I used to think there was something wrong with me.
I find shopping extremely exhausting, and I usually need rest and quiet time afterward. Chit chatting on the phone with a friend can zap my energy like crazy, and while on vacation, I need time to write and be alone.
I enjoy all these activities, so what gives? Why do I feel so drained and overstimulated?
One day I stumbled upon the reason. I don’t even remember where or how I figured it out, but I did and it has changed my life.
I am an introvert.
I also discovered that I’m not alone and that a lot of people are just like me.
WHAT’S AN INTROVERT?
Introversion is not the same as shyness. Yes, an introvert can be shy, but he or she may not be.

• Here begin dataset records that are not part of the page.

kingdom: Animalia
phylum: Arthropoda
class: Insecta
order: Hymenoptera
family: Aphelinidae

Basically, an introvert is energized by being alone and feels drained by certain activities like talking, multi-tasking, and doing anything that requires leaving the house. They wonder why anyone would ever call rather than text. They typically enjoy hanging out with one or two people rather than a group, and they’re normally better at writing rather than speaking (you know what a mean, introvert friend!).

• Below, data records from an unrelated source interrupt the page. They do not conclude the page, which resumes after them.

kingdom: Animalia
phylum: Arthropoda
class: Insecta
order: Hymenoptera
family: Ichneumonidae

They’re deep thinkers, great at observing people, and prefer to think before they speak or make a decision. They can easily become overstimulated by their surroundings, which is why shopping for a couple of hours is fatiguing. An introvert can feel wiped out after a party where an extrovert will normally feel energized.
YOU’RE NOT FLAWED
Being an introvert is not a flaw. It may feel like it is at times, especially when it seems like everyone around you is outgoing and social. The truth is, at least 50% of people in the world are introverts! And introverts have the ability to become extroverted for small amounts of time. So someone you think is extroverted may, in fact, be an introvert.
MANY celebrities, leaders, and speakers are introverts. In fact, they make wonderful entrepreneurs and virtual assistants! Running a home-based business gives you the freedom to use your energy levels wisely and the option of creating a business that works for you.
Below I’ve listed a few tips that I’ve learned over the years as an introverted VA, to help you navigate your own VA biz.TIPS FOR INTROVERTED VIRTUAL ASSISTANTS
1) Match your daily tasks with your energy levels. Keep a journal of your energy levels throughout the day and week. When do you feel most energized? Creative? Tired? Inspired? Take advantage of these different moods and match your work with your energy levels. Here are a few more productivity tips for working smarter (not harder).
2) Change your mindset about marketing. Introverts hate coming across “salesy” or pushy, so promoting your business can feel really scary and uncomfortable. I’m here to tell you that it doesn’t have to be. Focusing on helping people instead of selling to them makes a big difference. Keep in mind that there are people out there looking for what you offer and make it your job to get out there as much as possible so they find you. Many VAs, including myself, have reached out and offered their services to people who were ECSTATIC that they contacted them. Business owners are out there thinking about hiring a VA and don’t know where to start! Here are some fun and unique ways to find clients (introvert approved!).
3) Create space in your day before and after your client calls. Take a few quiet minutes to prepare for your meeting with a client and make sure you have any points you want to talk about listed in front of you. After your meeting, take a few minutes to unwind. Also, create a script if needed (my VA’s Guide to Getting Clients has more tips, plus scripts you can use.)
4) Protect your time. Block out time to focus on what needs to be done and let people know you shouldn’t be disturbed unless it’s an emergency. That way you don’t get interrupted constantly (a total energy buster.)
5) Take lots of breaks to rest your mind and eyes. I tend to keep going a little further than I should. I know when I need to stop but for some reason, I think that doing a little more will be worth it. Instead, I feel completely drained and unhappy. I recommend getting up at least every hour to step away from the computer and walk around, pet your dog, or get a drink. And quit working when you just start to feel fatigued. Trust me, it makes a difference.
6) Take on fewer clients with more hours. Some VAs like to work with lots of clients for just a few hours each month. Others, myself included, prefer to have fewer clients who purchase more hours. That way, we deal with fewer people overall and we get to be really involved in just a few businesses, which can be really fun! It’s also easier to get to know your clients when you aren’t juggling 15 of them at once. Also, consider working with retainer clients (clients who work with you on an ongoing, monthly basis.) That way, you just work with the same clients long term instead of constantly working with new people. Another advantage is steady work which means steady money, and you won’t have to constantly find new clients!
7) Get advice and support from other introverted VAs. Nobody knows how to run a VA business as an introvert better than an introverted VA. Come join us at Introvert VA Club where you can make friends, grow your business, and be yourself. Join the waitlist and be notified when the doors open!
I feel blessed to have discovered that I’m an introvert because it has helped me make sense of my requirements for downtime and being alone. I now know how to manage my energy levels and what I need in order to feel happy and healthy (without feeling guilty.)
Not all introverts are alike. My best advice is to take note of when you feel the most drained and what activities cause fatigue. Then figure out ways to build quiet time around these activities in the future.
Don’t be afraid to inform people what it means to be introverted and what your needs are. The more we communicate to those around us the better we can all relate to each other.